All photography by Tom Harris
A nonprofit known for teaching design out of a retrofitted USPS van, Mobile Makers Chicago just parked in a permanent home. But it’s not your average education space/office. It’s a former loading dock turned creative sanctuary where design is accessible for all.
Architect and educator Maya Bird-Murphy founded Mobile Makers in 2017 because she saw a lack of diversity in architecture. Her goal was to provide more opportunities for underrepresented youth to learn about design and advocate for meaningful change in the field and the built world. Soon enough, Maya moved Mobile Makers out of the van and into a new space on Chicago’s West Side that could accommodate all of its programming.
“This first phase of work left us with a beautiful 1,800-square-foot shell made of cinder block, brick, exposed metal trusses, and concrete.
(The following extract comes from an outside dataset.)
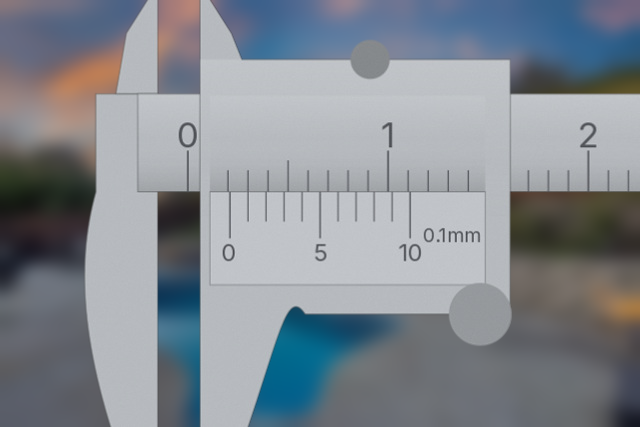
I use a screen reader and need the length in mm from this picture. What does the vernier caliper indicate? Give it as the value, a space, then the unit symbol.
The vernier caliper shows 2.1 mm
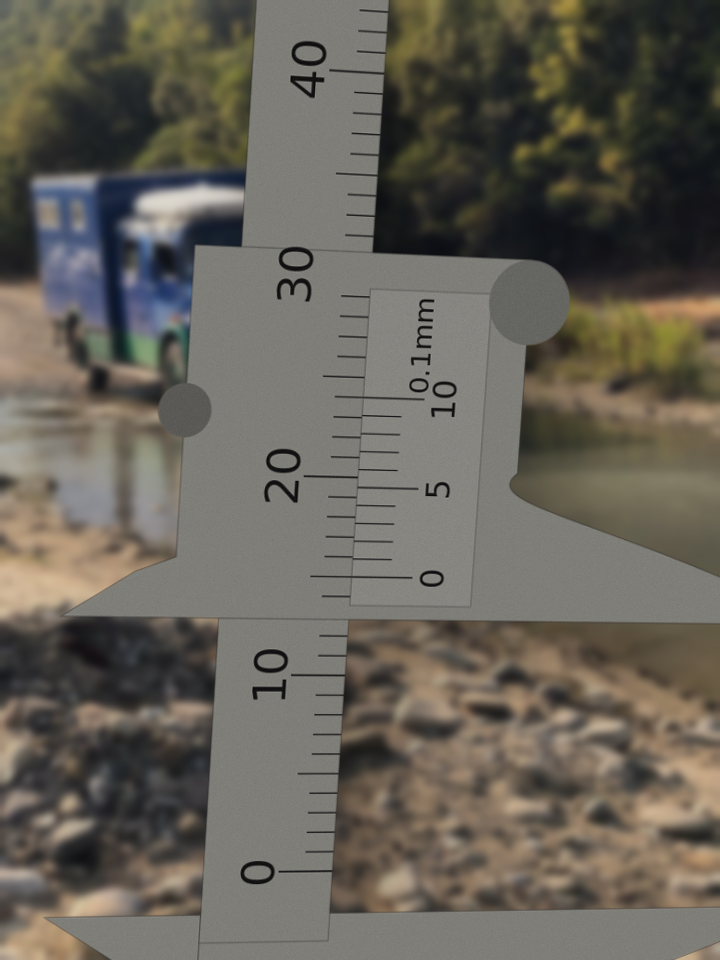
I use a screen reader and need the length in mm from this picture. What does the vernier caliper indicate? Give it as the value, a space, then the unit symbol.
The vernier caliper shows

We used the space in this form for a couple of years [until] we completed the full build-out [in 2024],” explains Maya, who adds, “Everything about our space was informed by this industrial past. Even the corridor follows the line where the new and old concrete meet.”
This new creative hub has five distinct areas: an oversize, double-height lobby; a makerspace; a conference room; a flex workshop area with a kitchenette and library; and an office mezzanine. Momentum and Fomcore donated product to Mobile Makers’ renovation. The Tiered Learning Lounge and Library Nook feature expressive patterns from the Yinka Ilori x Momentum collection to bring energy and optimism for presentations and guest speakers.
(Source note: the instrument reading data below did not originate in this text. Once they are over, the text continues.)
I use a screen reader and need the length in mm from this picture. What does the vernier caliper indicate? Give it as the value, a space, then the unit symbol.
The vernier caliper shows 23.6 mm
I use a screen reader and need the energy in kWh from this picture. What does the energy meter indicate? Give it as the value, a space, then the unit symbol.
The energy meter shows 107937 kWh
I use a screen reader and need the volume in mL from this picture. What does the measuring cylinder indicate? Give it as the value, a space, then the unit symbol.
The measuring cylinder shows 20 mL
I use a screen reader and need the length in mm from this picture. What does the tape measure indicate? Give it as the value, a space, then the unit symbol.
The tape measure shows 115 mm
Maya highlights a unique design detail of her company’s branding, which includes shapes that symbolize the foundations of spatial learning. “These shapes appear as window decals and murals, and in the lobby as pegs that can be moved around a giant pegboard,” she explains. “We built large-scale 3D shapes that we use as furniture and sculptural objects.” The kid-friendly space also exposes the "guts" of the building so visible systems serve as a 3D textbook for their students.
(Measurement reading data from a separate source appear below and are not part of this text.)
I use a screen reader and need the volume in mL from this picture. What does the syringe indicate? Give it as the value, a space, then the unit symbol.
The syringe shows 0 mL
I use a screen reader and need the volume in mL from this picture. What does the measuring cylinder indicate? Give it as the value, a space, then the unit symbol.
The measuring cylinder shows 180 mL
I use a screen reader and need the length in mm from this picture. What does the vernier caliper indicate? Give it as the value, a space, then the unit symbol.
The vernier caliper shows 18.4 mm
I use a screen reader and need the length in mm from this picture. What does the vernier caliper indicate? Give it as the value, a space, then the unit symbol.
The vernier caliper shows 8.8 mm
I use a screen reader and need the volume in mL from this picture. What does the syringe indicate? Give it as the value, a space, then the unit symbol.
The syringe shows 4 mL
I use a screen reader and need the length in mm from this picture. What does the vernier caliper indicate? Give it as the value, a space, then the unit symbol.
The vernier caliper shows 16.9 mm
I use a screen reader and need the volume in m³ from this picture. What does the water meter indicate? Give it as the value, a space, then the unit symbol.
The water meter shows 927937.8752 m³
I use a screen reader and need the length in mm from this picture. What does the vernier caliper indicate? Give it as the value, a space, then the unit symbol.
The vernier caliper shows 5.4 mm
But more than just housing educational and practical youth programming—such as architecture and design workshops and special events—this is also a design haven. Maya says, “Our space is a safe environment for play, collaboration with others who are different from ourselves, and collective dreaming about what liberation in the built environment might look like.”
Everyone—from 8-year-olds to adult board members—is welcome here. The layout is a "flex" masterpiece. One minute, it’s a high-energy makerspace for teens building community models. The next, it’s a professional workplace or a party venue with a DJ set. It’s all about agency and giving people a space where they feel they belong.